The pound fell, partly because of hints from the Bank of England that further increases in base rate might be pretty slow in coming. The suggestion was the rate might reach 1% in 2020. The pound's value tends to be affected by investors' judgements on whether they'll receive a good return if they keep their assets in sterling investments.
6. How long before we get back to the 6% norm? Good for savers, investors, strength of the pound and for dampening inflation and house prices!
You will struggle to find many people expecting a 6% base rate any time soon. But it's not impossible. Ten years ago you might have been laughed at for saying a 0.5% rate was on the way. The biggest factor is what happens to inflation. High inflation tends to mean high interest rates.

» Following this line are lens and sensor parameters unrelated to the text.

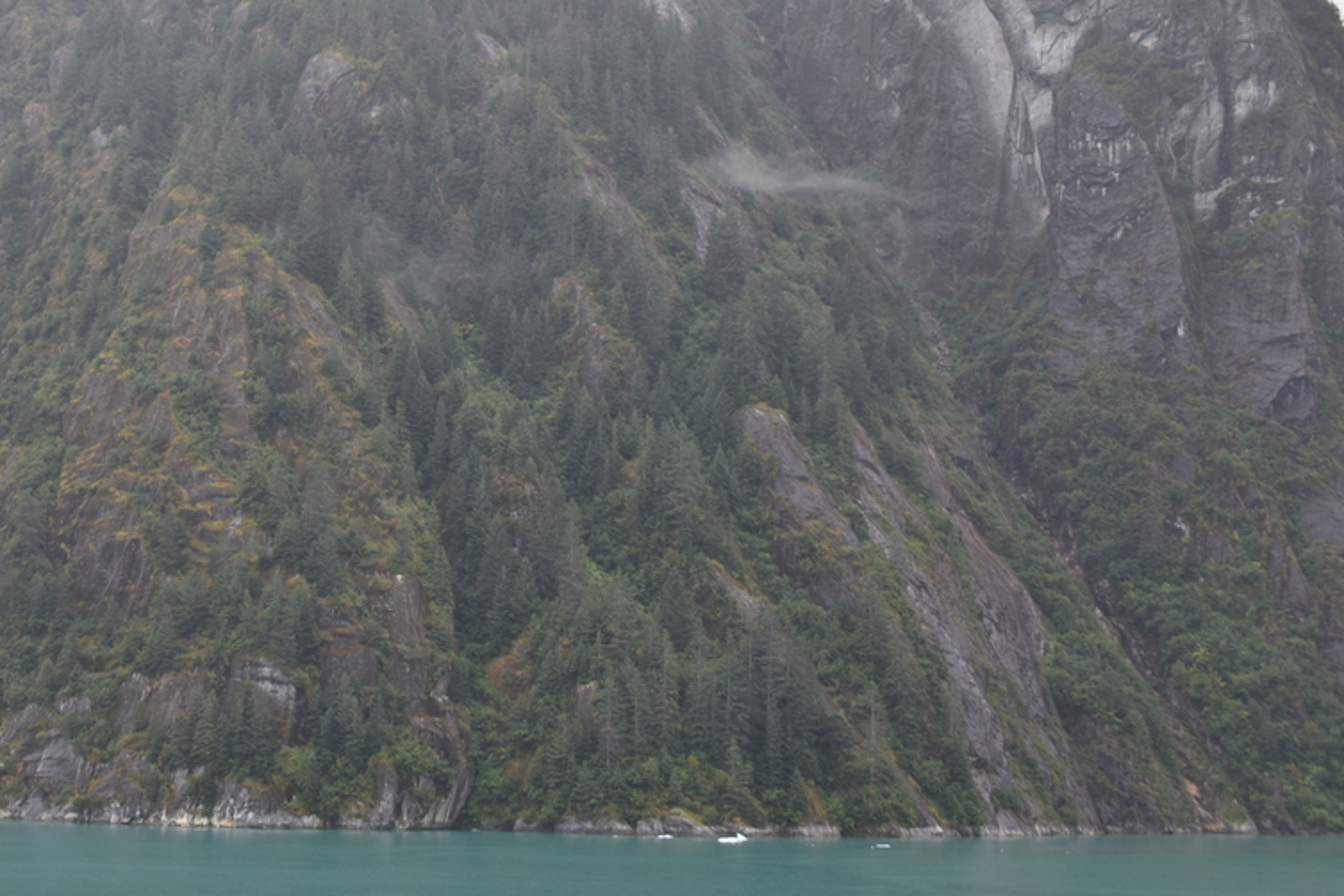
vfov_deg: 19.8
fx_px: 2538
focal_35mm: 68
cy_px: 148
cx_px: 514
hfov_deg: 29.6
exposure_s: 1/80
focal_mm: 40
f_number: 4.5
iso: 100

7. I'm on a fixed rate mortgage deal that's going to end in 18 months. Will the expectation of further increases over the course of my next term be priced into my deal when I renew? Should I plan for my rate to go up significantly?
Interest rate expectations are always priced into fixed rate deals. The lenders tend to cover themselves against the risk of rates going up or down by doing their own deals in the wholesale money markets - and the prices there depend on dealers' predictions (or bets) on what will happen. The signs are that rates will go up more, but the Bank of England seems to be steering us away from expecting big increases.
8. I would like to know that back before the crash mortgage rates followed just above the base rate, hence when there was a move mortgage rates followed. Why then when the rate plummeted to 0.25% mortgage rates held at about 3.5%. Another case of getting ripped off?
Tracker mortgages move in line with Bank base rate but not Standard Variable Rates, or not necessarily. Some SVRs are over 5%. It's something borrowers need to watch like hawks.